Moreover, lifting growth is not the only first-order economic issue: defending growth is just as important. Former Reserve Bank governor Ian Macfarlane once said that the role of the bank was to work out where the biggest threats to economic growth could come from and try to counter them. The IMF report, like many others, highlights two serious threats: a potential hard landing in China (which it sees as a “medium” probability) and a potential slump in housing prices (to which it, somewhat unconvincingly, assigns a “low” probability).

In a separate chapter, the report argues that a hard landing in China would hurt Australia only temporarily, in fact, and in the longer term could help us. At first sight, that’s hard to believe: last year we sold China $110 billion of goods and services, 30 per cent of our entire exports and 6.3 per cent of our entire output. If China experiences a hard landing, much of that would disappear rapidly.

**Information provided**.
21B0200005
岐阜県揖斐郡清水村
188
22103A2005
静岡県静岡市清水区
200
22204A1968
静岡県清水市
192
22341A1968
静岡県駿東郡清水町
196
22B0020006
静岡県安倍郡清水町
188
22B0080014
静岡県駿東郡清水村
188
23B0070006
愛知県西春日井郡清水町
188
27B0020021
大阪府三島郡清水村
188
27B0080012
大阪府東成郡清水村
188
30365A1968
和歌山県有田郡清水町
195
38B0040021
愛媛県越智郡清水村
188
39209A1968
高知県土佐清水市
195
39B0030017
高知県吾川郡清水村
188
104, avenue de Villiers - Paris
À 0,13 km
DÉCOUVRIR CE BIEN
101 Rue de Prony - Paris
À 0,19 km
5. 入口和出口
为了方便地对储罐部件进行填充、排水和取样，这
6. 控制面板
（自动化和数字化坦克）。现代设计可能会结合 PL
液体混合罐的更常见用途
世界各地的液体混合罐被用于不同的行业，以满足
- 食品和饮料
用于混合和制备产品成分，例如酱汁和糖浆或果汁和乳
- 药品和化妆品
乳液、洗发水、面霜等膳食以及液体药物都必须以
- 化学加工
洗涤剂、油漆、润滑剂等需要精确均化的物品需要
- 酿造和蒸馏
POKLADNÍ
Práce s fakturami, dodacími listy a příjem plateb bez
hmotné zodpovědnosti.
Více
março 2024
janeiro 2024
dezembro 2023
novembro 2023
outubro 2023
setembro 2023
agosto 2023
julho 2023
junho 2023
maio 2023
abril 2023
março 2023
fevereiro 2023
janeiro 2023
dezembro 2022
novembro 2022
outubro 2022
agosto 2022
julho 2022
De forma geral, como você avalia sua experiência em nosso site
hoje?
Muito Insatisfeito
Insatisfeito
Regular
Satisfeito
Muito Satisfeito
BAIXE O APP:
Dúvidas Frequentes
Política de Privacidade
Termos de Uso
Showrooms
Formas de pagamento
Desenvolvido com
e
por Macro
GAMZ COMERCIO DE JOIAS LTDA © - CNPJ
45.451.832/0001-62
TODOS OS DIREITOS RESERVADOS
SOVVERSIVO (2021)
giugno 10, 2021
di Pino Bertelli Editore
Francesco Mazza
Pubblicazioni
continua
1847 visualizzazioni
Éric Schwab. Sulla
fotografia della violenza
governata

**To do**.
Please output the stretch of the passage on threats to Australian growth from "In a separate" through "would disappear rapidly.", word for word.

**Problem solution**.
In a separate chapter, the report argues that a hard landing in China would hurt Australia only temporarily, in fact, and in the longer term could help us. At first sight, that’s hard to believe: last year we sold China $110 billion of goods and services, 30 per cent of our entire exports and 6.3 per cent of our entire output. If China experiences a hard landing, much of that would disappear rapidly.